To programmatically change the Windows current directory from SAS, you can use the X command, which is what really happens when you use the "Change current folder" dialog box:
x 'cd "\\computername\share name\folder"';
You can also do this using the SYSTEM data step function, a method I prefer because you get a return code (but more typing of course):
data _null_;
rc = system( 'cd "\\computername\share name\folder"' );
if rc = 0
then putlog 'Command successful';
else putlog 'Command failed';
run;
Note the UNC path is surrounded with double-quotes, which is necessary if the path contains blanks.
Of course, this still requires you to manually type in the command, but it might be something you could add to the program source code. If your VM environment allowed you to maintain some permanent presence on the server, you could save this command into a start-up file.
I would ask your professor for advice; if you are working with data given to you as part of your class, you may only need to send just the source code. On the other hand, if you are creating output data as part of your assignment, your professor might want your to deliver source code and SAS data sets. Surely he or she will have some procedure.
Complete Answer:
SAS's obtuse notation requires some strange delimiter fiddling to combine my partial solution (finding the path) with #Bob Duell's partial solution (setting the current folder). There seem to be two key rules involved:
&var is expanded in double-quoted strings ("&var"), but not single-quoted strings ('&var')

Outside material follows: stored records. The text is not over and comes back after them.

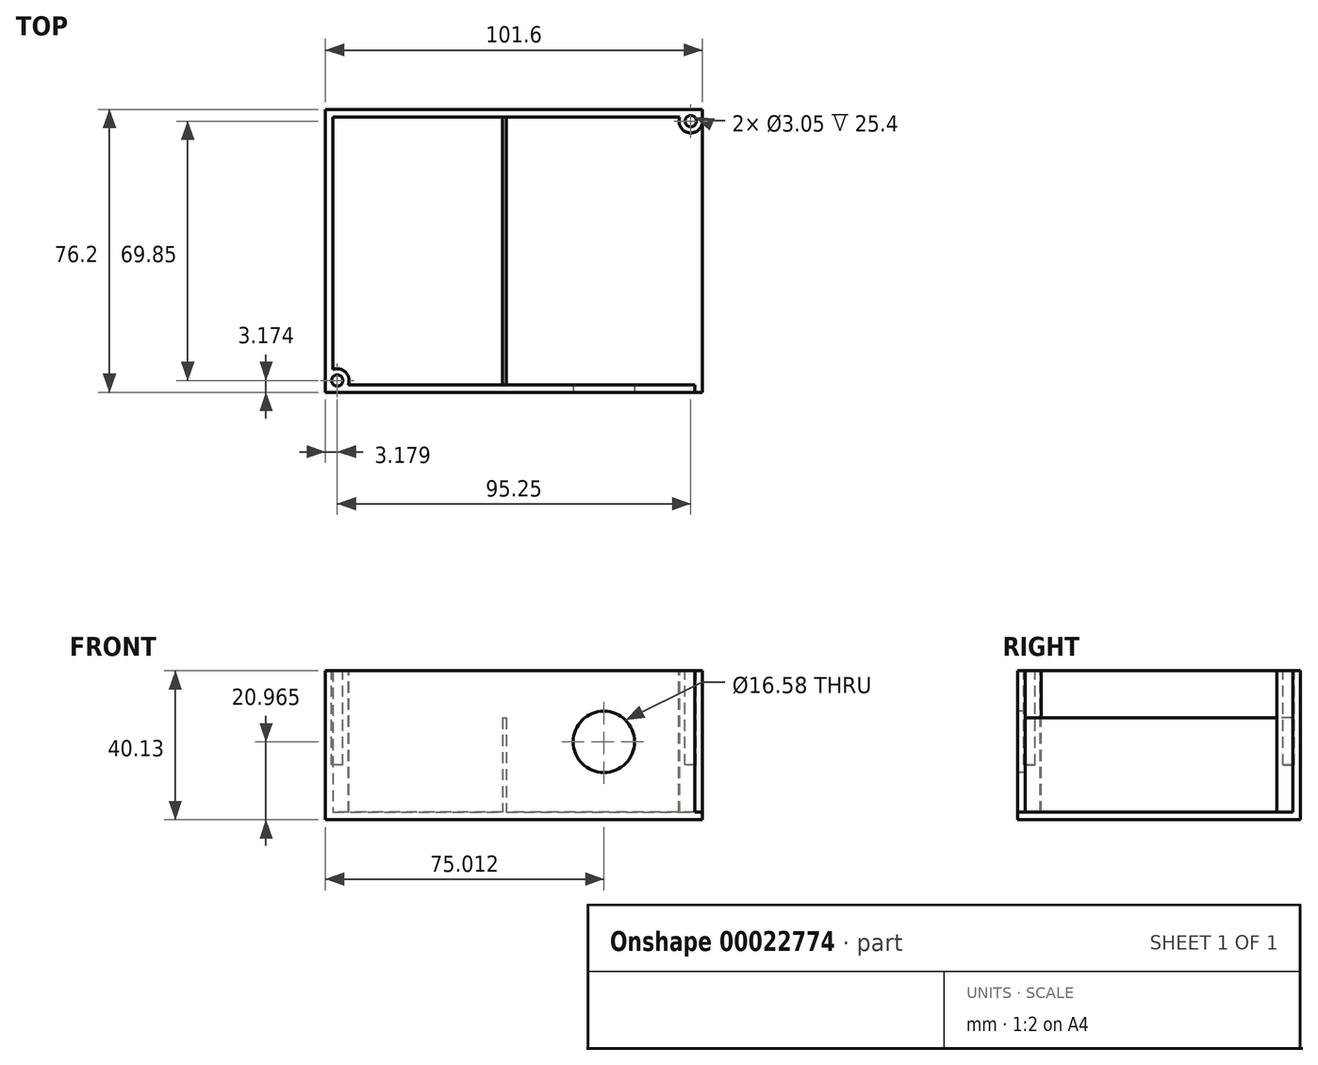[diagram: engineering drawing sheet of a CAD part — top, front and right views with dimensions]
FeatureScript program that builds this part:
annotation { "Feature Type Name" : "Feature", "Feature Type Description" : "" }
export const myFeature = defineFeature(function(context is Context, id is Id, definition is map)
    precondition{}
    {
        {
            var Q0;
            Q0=qCreatedBy(makeId("Top.planeOp"),FACE);
            var sketch = newSketch(context, id + "F0", { "sketchPlane" : qUnion([Q0])});
            skLineSegment(sketch, "E0.bottom", {"start": v(-48.77, -40.33) * mm, "end": v(52.83, -40.33) * mm});
            skLineSegment(sketch, "E0.top", {"start": v(-48.77, 35.87) * mm, "end": v(52.83, 35.87) * mm});
            skLineSegment(sketch, "E0.left", {"start": v(-48.77, -40.33) * mm, "end": v(-48.77, 35.87) * mm});
            skLineSegment(sketch, "E0.right", {"start": v(52.83, -40.33) * mm, "end": v(52.83, 35.87) * mm});
            skSolve(sketch);
        }
        {
            var Q0;
            Q0 = qSketchRegion(id + "F0", true);
            extrude(context, id + "F1", {"entities" : qUnion([Q0]), "depth" : 2.03 * mm});
        }
        {
            var Q0;
            Q0=makeQuery(id+"F1.opExtrude","CAP_FACE",FACE,{"disambiguationData":[OSD([sQuery(id+"F0.wireOp",EDGE,"E0.bottom"),sQuery(id+"F0.wireOp",EDGE,"E0.top"),sQuery(id+"F0.wireOp",EDGE,"E0.left"),sQuery(id+"F0.wireOp",EDGE,"E0.right")])],"isStart":false});
            var sketch = newSketch(context, id + "F2", { "sketchPlane" : qUnion([Q0])});
            skLineSegment(sketch, "E1.bottom", {"start": v(-48.77, 35.87) * mm, "end": v(-46.73, 35.87) * mm});
            skLineSegment(sketch, "E1.top", {"start": v(-48.77, -40.33) * mm, "end": v(-46.73, -40.33) * mm});
            skLineSegment(sketch, "E1.left", {"start": v(-48.77, 35.87) * mm, "end": v(-48.77, -40.33) * mm});
            skLineSegment(sketch, "E1.right", {"start": v(-46.73, 35.87) * mm, "end": v(-46.73, -40.33) * mm});
            skLineSegment(sketch, "E2.bottom", {"start": v(-46.73, 35.87) * mm, "end": v(52.83, 35.87) * mm});
            skLineSegment(sketch, "E2.top", {"start": v(-46.73, 33.84) * mm, "end": v(52.83, 33.84) * mm});
            skLineSegment(sketch, "E2.left", {"start": v(-46.73, 35.87) * mm, "end": v(-46.73, 33.84) * mm});
            skLineSegment(sketch, "E2.right", {"start": v(52.83, 35.87) * mm, "end": v(52.83, 33.84) * mm});
            skLineSegment(sketch, "E3.bottom", {"start": v(52.83, 33.84) * mm, "end": v(50.8, 33.84) * mm});
            skLineSegment(sketch, "E3.top", {"start": v(52.83, -40.33) * mm, "end": v(50.8, -40.33) * mm});
            skLineSegment(sketch, "E3.left", {"start": v(52.83, 33.84) * mm, "end": v(52.83, -40.33) * mm});
            skLineSegment(sketch, "E3.right", {"start": v(50.8, 33.84) * mm, "end": v(50.8, -40.33) * mm});
            skLineSegment(sketch, "E4.bottom", {"start": v(50.8, -40.33) * mm, "end": v(-46.73, -40.33) * mm});
            skLineSegment(sketch, "E4.top", {"start": v(50.8, -38.3) * mm, "end": v(-46.73, -38.3) * mm});
            skLineSegment(sketch, "E4.left", {"start": v(50.8, -40.33) * mm, "end": v(50.8, -38.3) * mm});
            skLineSegment(sketch, "E4.right", {"start": v(-46.73, -40.33) * mm, "end": v(-46.73, -38.3) * mm});
            skSolve(sketch);
        }
        {
            var Q0;
            Q0=makeQuery(id+"F2.imprint","IMPRINT",FACE,{"disambiguationData":[TD([[makeQuery(id+"F2.imprint","IMPRINT",EDGE,{"derivedFrom":sQuery(id+"F2.wireOp",EDGE,"E1.bottom")}),-1.0]])]});
            var Q1;
            Q1=makeQuery(id+"F2.imprint","IMPRINT",FACE,{"disambiguationData":[TD([[makeQuery(id+"F2.imprint","IMPRINT",EDGE,{"derivedFrom":sQuery(id+"F2.wireOp",EDGE,"E2.bottom")}),-1.0]])]});
            var Q2;
            Q2=makeQuery(id+"F2.imprint","IMPRINT",FACE,{"disambiguationData":[TD([[makeQuery(id+"F2.imprint","IMPRINT",EDGE,{"derivedFrom":sQuery(id+"F2.wireOp",EDGE,"E4.bottom")}),1.0]])]});
            var Q3;
            Q3=makeQuery(id+"F2.imprint","IMPRINT",FACE,{"disambiguationData":[TD([[makeQuery(id+"F2.imprint","IMPRINT",EDGE,{"derivedFrom":sQuery(id+"F2.wireOp",EDGE,"E3.bottom")}),1.0]])]});
            extrude(context, id + "F3", {"entities" : qUnion([Q0, Q1, Q2, Q3]), "operationType" : NewBodyOperationType.ADD, "depth" : 38.1 * mm});
        }
        {
            var Q0;
            Q0=makeQuery(id+"F1.opExtrude","CAP_FACE",FACE,{"disambiguationData":[OSD([sQuery(id+"F0.wireOp",EDGE,"E0.bottom"),sQuery(id+"F0.wireOp",EDGE,"E0.top"),sQuery(id+"F0.wireOp",EDGE,"E0.left"),sQuery(id+"F0.wireOp",EDGE,"E0.right")])],"isStart":false});
            var sketch = newSketch(context, id + "F4", { "sketchPlane" : qUnion([Q0])});
            skLineSegment(sketch, "E5.bottom", {"start": v(-1.02, 33.84) * mm, "end": v(0, 33.84) * mm});
            skLineSegment(sketch, "E5.top", {"start": v(-1.02, -38.3) * mm, "end": v(0, -38.3) * mm});
            skLineSegment(sketch, "E5.left", {"start": v(-1.02, 33.84) * mm, "end": v(-1.02, -38.3) * mm});
            skLineSegment(sketch, "E5.right", {"start": v(0, 33.84) * mm, "end": v(0, -38.3) * mm});
            skSolve(sketch);
        }
        {
            var Q0;
            Q0=makeQuery(id+"F4.imprint","IMPRINT",FACE,{"disambiguationData":[TD([[makeQuery(id+"F4.imprint","IMPRINT",EDGE,{"derivedFrom":sQuery(id+"F4.wireOp",EDGE,"E5.bottom")}),-1.0]])]});
            extrude(context, id + "F5", {"entities" : qUnion([Q0]), "operationType" : NewBodyOperationType.ADD, "depth" : 25.4 * mm});
        }
        {
            var Q0;
            Q0=makeQuery(id+"F3.boolean.opBoolean","MERGE",FACE,{"derivedFrom":[makeQuery(id+"F1.opExtrude","SWEPT_FACE",FACE,{"disambiguationData":[OSD([sQuery(id+"F0.wireOp",EDGE,"E0.bottom")])]}),makeQuery(id+"F3.opExtrude","SWEPT_FACE",FACE,{"disambiguationData":[OSD([sQuery(id+"F2.wireOp",EDGE,"E1.top"),sQuery(id+"F2.wireOp",EDGE,"E3.top"),sQuery(id+"F2.wireOp",EDGE,"E4.bottom")])]})]});
            var sketch = newSketch(context, id + "F6", { "sketchPlane" : qUnion([Q0])});
            skCircle(sketch, "E6", {"center": v(26.24, 20.97) * mm, "radius": 8.3 * mm});
            skSolve(sketch);
        }
        {
            var Q0;
            Q0=makeQuery(id+"F6.imprint","IMPRINT",FACE,{"disambiguationData":[TD([[makeQuery(id+"F6.imprint","IMPRINT",EDGE,{"derivedFrom":sQuery(id+"F6.wireOp",EDGE,"E6")}),1.0]])]});
            extrude(context, id + "F7", {"entities" : qUnion([Q0]), "operationType" : NewBodyOperationType.REMOVE, "endBound" : BoundingType.UP_TO_NEXT, "oppositeDirection" : true, "depth" : 25.4 * mm});
        }
        {
            var Q0;
            Q0=makeQuery(id+"F3.opExtrude","CAP_FACE",FACE,{"disambiguationData":[OSD([sQuery(id+"F2.wireOp",EDGE,"E1.bottom"),sQuery(id+"F2.wireOp",EDGE,"E1.top"),sQuery(id+"F2.wireOp",EDGE,"E1.left"),sQuery(id+"F2.wireOp",EDGE,"E1.right"),sQuery(id+"F2.wireOp",EDGE,"E2.bottom"),sQuery(id+"F2.wireOp",EDGE,"E2.top"),sQuery(id+"F2.wireOp",EDGE,"E2.right"),sQuery(id+"F2.wireOp",EDGE,"E3.top"),sQuery(id+"F2.wireOp",EDGE,"E3.left"),sQuery(id+"F2.wireOp",EDGE,"E3.right"),sQuery(id+"F2.wireOp",EDGE,"E4.bottom"),sQuery(id+"F2.wireOp",EDGE,"E4.top")])],"isStart":false});
            var sketch = newSketch(context, id + "F8", { "sketchPlane" : qUnion([Q0])});
            skCircle(sketch, "E7", {"center": v(49.66, 32.7) * mm, "radius": 3.18 * mm});
            skCircle(sketch, "E8", {"center": v(-45.6, -37.16) * mm, "radius": 3.18 * mm});
            skSolve(sketch);
        }
        {
            var Q0;
            {var subQ1=sQuery(id+"F8.wireOp",EDGE,"E8");var subQ3=makeQuery(id+"F3.opExtrude","CAP_EDGE",EDGE,{"disambiguationData":[OSD([sQuery(id+"F2.wireOp",EDGE,"E1.right")])],"isStart":false});var subQ5=makeQuery(id+"F8.imprint","INTERSECT",VERTEX,{"derivedFrom":[subQ3,subQ1]});Q0=makeQuery(id+"F8.imprint","IMPRINT",FACE,{"disambiguationData":[TD([[makeQuery(id+"F8.imprint","IMPRINT",EDGE,{"disambiguationData":[TD([[subQ5,1.0]])],"derivedFrom":subQ1}),1.0]])]});}
            var Q1;
            {var subQ1=sQuery(id+"F8.wireOp",EDGE,"E7");var subQ3=makeQuery(id+"F3.opExtrude","CAP_EDGE",EDGE,{"disambiguationData":[OSD([sQuery(id+"F2.wireOp",EDGE,"E2.top")])],"isStart":false});var subQ5=makeQuery(id+"F8.imprint","INTERSECT",VERTEX,{"derivedFrom":[subQ3,subQ1]});Q1=makeQuery(id+"F8.imprint","IMPRINT",FACE,{"disambiguationData":[TD([[makeQuery(id+"F8.imprint","IMPRINT",EDGE,{"disambiguationData":[TD([[subQ5,-1.0]])],"derivedFrom":subQ1}),1.0]])]});}
            extrude(context, id + "F9", {"entities" : qUnion([Q0, Q1]), "operationType" : NewBodyOperationType.ADD, "oppositeDirection" : true, "depth" : 38.1 * mm});
        }
        {
            var Q0;
            {var subQ0=sQuery(id+"F2.wireOp",EDGE,"E1.right");var subQ1=sQuery(id+"F2.wireOp",EDGE,"E2.top");var subQ2=sQuery(id+"F2.wireOp",EDGE,"E3.right");var subQ3=sQuery(id+"F2.wireOp",EDGE,"E4.top");Q0=makeQuery(id+"F9.boolean.opBoolean","MERGE",FACE,{"derivedFrom":[makeQuery(id+"F3.opExtrude","CAP_FACE",FACE,{"disambiguationData":[OSD([sQuery(id+"F2.wireOp",EDGE,"E1.bottom"),sQuery(id+"F2.wireOp",EDGE,"E1.top"),sQuery(id+"F2.wireOp",EDGE,"E1.left"),subQ0,sQuery(id+"F2.wireOp",EDGE,"E2.bottom"),subQ1,sQuery(id+"F2.wireOp",EDGE,"E2.right"),sQuery(id+"F2.wireOp",EDGE,"E3.top"),sQuery(id+"F2.wireOp",EDGE,"E3.left"),subQ2,sQuery(id+"F2.wireOp",EDGE,"E4.bottom"),subQ3])],"isStart":false}),makeQuery(id+"F9.opExtrude","CAP_FACE",FACE,{"disambiguationData":[OSD([subQ1,subQ2,sQuery(id+"F8.wireOp",EDGE,"E7")])],"isStart":true}),makeQuery(id+"F9.opExtrude","CAP_FACE",FACE,{"disambiguationData":[OSD([subQ0,subQ3,sQuery(id+"F8.wireOp",EDGE,"E8")])],"isStart":true})]});}
            var sketch = newSketch(context, id + "F10", { "sketchPlane" : qUnion([Q0])});
            skCircle(sketch, "E9", {"center": v(49.66, 32.7) * mm, "radius": 1.52 * mm});
            skCircle(sketch, "E10", {"center": v(-45.6, -37.16) * mm, "radius": 1.52 * mm});
            skSolve(sketch);
        }
        {
            var Q0;
            Q0=makeQuery(id+"F10.imprint","IMPRINT",FACE,{"disambiguationData":[TD([[makeQuery(id+"F10.imprint","IMPRINT",EDGE,{"derivedFrom":sQuery(id+"F10.wireOp",EDGE,"E10")}),1.0]])]});
            var Q1;
            Q1=makeQuery(id+"F10.imprint","IMPRINT",FACE,{"disambiguationData":[TD([[makeQuery(id+"F10.imprint","IMPRINT",EDGE,{"derivedFrom":sQuery(id+"F10.wireOp",EDGE,"E9")}),1.0]])]});
            extrude(context, id + "F11", {"entities" : qUnion([Q0, Q1]), "operationType" : NewBodyOperationType.REMOVE, "oppositeDirection" : true, "depth" : 25.4 * mm});
        }
    });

Quotes in &var are not treated as delimiters after expansion
So the solution is to compute a string of the quoted path (where the quotes are part of the string), and expand that within a double-quoted parameter to X or SYSTEM:
%let qsrc=%str(%")&src%str(%");
X "cd &qsrc"
It's not required to store the string, both &src and &qsrc can be expanded in-place, which yields a single statement solution:
X "cd %str(%")%substr(%sysget(SAS_EXECFILEPATH),1,%eval(%length(%sysget(SAS_EXECFILEPATH))-%length(%sysget(SAS_EXECFILENAME))))%str(%")";
This executes correctly, but breaks the syntax coloring in the GUI. Within a string, %str(%") and "" both expand to ", so replacing %str(%") with "" both executes correctly and is colored correctly in the GUI:
X "cd ""%substr(%sysget(SAS_EXECFILEPATH),1,%eval(%length(%sysget(SAS_EXECFILEPATH))-%length(%sysget(SAS_EXECFILENAME))))""";
This inherits the limitation that it only works when SAS_EXECFILEPATH and SAS_EXECFILENAME are defined, which is the case when running from within the Windows GUI editor. It's also subject to any limitations on in the "cd" command, which SAS intercepts rather than invoking the Windows command line. I expect it will fail on paths containing quotes.

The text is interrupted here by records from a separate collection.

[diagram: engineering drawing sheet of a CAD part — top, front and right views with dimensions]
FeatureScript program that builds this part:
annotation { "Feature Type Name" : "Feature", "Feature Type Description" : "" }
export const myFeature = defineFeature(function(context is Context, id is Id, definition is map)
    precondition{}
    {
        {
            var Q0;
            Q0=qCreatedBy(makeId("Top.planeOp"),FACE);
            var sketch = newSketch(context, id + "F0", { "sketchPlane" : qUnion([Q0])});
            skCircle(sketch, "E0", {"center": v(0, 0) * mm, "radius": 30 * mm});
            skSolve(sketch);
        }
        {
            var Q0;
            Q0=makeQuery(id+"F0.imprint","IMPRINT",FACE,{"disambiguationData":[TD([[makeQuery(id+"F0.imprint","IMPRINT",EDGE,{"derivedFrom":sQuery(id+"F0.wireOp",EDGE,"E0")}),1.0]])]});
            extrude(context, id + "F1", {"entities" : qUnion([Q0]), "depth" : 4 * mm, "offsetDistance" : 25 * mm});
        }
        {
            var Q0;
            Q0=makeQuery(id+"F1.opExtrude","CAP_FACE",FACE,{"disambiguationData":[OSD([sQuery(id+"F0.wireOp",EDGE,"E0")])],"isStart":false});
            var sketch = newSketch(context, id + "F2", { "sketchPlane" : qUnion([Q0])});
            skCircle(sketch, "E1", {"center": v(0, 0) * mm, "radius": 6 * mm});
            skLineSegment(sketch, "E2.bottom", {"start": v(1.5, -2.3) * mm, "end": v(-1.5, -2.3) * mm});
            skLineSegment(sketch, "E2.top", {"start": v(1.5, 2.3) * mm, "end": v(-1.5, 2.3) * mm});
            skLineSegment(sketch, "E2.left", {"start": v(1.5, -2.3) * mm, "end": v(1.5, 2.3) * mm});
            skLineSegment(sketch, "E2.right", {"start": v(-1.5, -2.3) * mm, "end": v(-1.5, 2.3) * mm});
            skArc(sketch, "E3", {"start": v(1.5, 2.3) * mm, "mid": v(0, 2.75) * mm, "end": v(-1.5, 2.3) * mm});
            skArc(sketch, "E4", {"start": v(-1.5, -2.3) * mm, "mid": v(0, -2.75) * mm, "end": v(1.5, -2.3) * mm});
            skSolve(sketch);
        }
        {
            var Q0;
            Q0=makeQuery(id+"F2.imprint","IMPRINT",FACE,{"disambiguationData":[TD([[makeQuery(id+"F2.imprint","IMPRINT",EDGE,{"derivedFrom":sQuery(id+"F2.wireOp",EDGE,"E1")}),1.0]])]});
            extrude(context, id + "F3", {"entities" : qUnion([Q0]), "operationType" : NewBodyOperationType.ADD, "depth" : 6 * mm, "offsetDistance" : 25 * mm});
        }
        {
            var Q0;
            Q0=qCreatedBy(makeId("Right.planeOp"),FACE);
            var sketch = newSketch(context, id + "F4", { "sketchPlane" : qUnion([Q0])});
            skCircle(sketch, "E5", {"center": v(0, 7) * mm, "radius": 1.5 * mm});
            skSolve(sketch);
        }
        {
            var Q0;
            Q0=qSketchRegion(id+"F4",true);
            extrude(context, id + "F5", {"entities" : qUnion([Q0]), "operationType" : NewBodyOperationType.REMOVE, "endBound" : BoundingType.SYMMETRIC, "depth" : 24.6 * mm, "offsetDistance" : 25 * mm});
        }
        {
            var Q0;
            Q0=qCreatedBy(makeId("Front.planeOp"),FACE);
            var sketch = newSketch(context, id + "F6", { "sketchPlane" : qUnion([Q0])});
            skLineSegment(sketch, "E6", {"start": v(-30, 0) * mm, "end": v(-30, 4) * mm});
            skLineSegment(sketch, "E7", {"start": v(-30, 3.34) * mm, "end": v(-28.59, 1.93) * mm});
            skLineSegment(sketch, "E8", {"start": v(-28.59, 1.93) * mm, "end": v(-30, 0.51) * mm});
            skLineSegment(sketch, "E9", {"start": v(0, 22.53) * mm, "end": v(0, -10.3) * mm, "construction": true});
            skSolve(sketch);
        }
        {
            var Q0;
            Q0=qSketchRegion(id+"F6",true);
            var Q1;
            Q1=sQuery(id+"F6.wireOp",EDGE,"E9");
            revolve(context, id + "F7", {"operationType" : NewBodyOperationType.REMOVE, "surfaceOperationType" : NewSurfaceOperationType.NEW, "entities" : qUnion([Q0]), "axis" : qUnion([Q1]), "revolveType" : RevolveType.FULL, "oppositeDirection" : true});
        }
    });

A partial answer: One way to get the containing folder from the filename of the program file
Spread out & logging steps:
/* Find PathName of folder containing program */
%let FullName=%sysget(SAS_EXECFILEPATH);
%put FullName: &FullName.;
%let FullLen=%length(&FullName);
%put FullLen: &FullLen.;
%let BaseName=%sysget(SAS_EXECFILENAME);
%put BaseName: &BaseName.;
%let BaseLen=%length(&BaseName);
%put BaseLen: &BaseLen.;
%let PathLen=%eval(&FullLen.-&BaseLen.);
%put PathLen: &PathLen.;
%let PathName=%substr(&FullName,1,&PathLen);
%put PathName: &PathName.;
Consolidated & silent:
/* Find src folder */
%let src=%substr(%sysget(SAS_EXECFILEPATH),1,%eval(%length(%sysget(SAS_EXECFILEPATH))-%length(%sysget(SAS_EXECFILENAME))));
This only works when SAS_EXECFILEPATH and SAS_EXECFILENAME are defined, and it's not clear when that is. It does work when using the Windows GUI editor.